Which lines in the records contain the string "values"? Locate and copy each of them, treating uppercase and lowercase letters as different.

*** Opening Supplied data ***

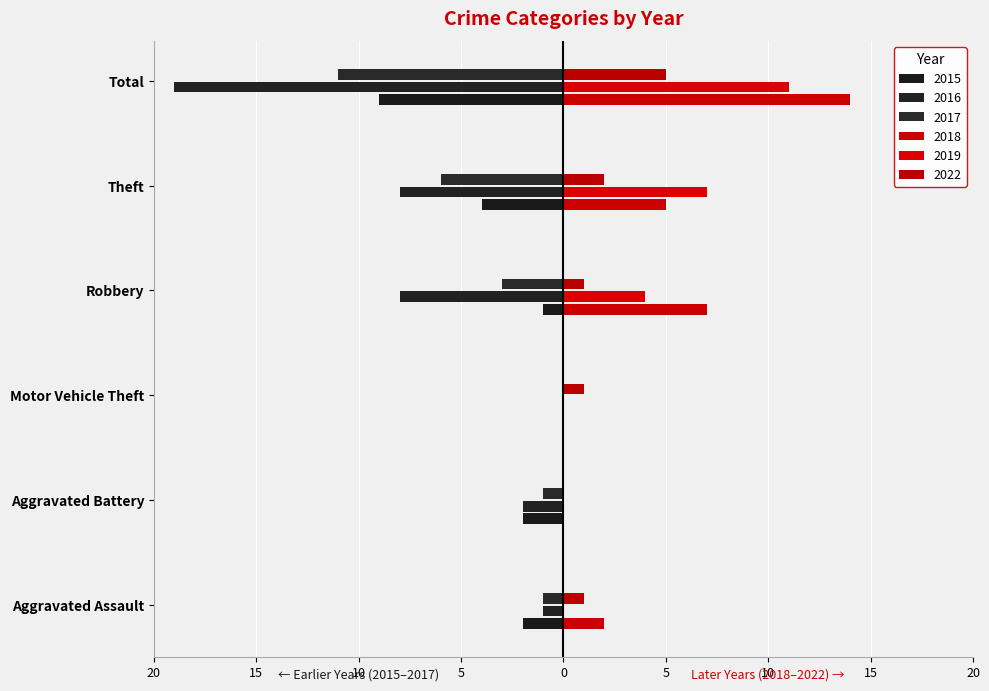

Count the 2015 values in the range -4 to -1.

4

*** Closing Supplied data ***
*** Opening Supplied data ***

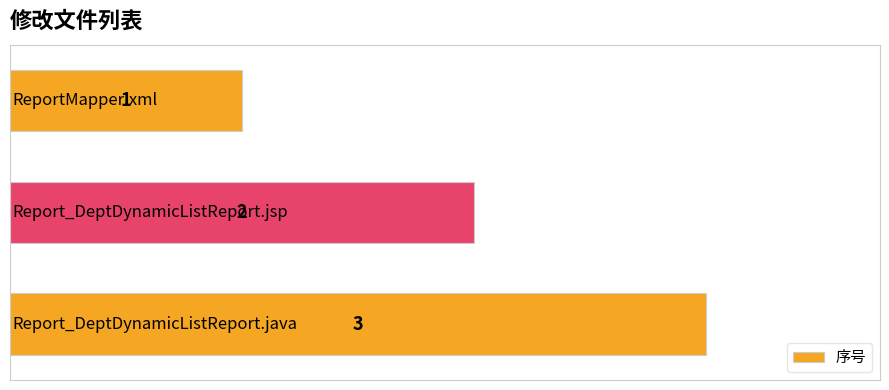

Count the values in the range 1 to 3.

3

*** Closing Supplied data ***
*** Opening Supplied data ***

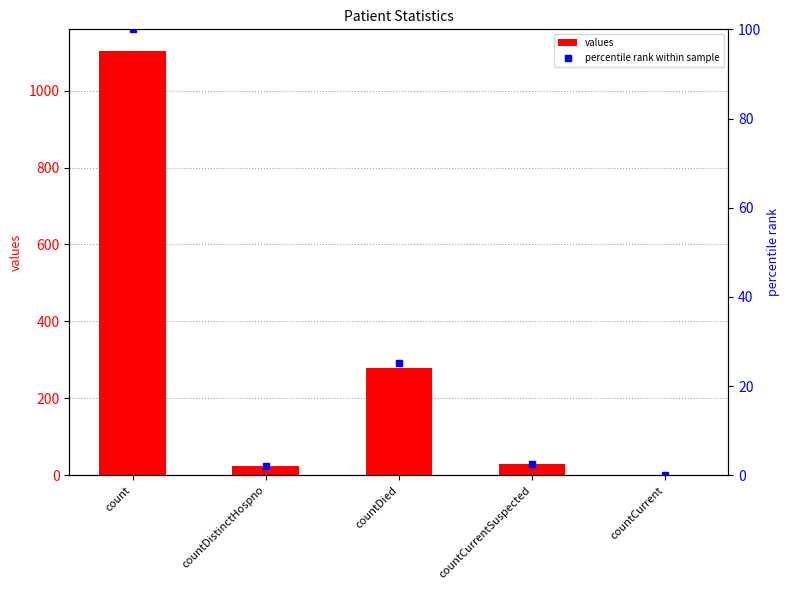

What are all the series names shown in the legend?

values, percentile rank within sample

*** Closing Supplied data ***

▸ Response below
Count the 2015 values in the range -4 to -1.
Count the values in the range 1 to 3.
values, percentile rank within sample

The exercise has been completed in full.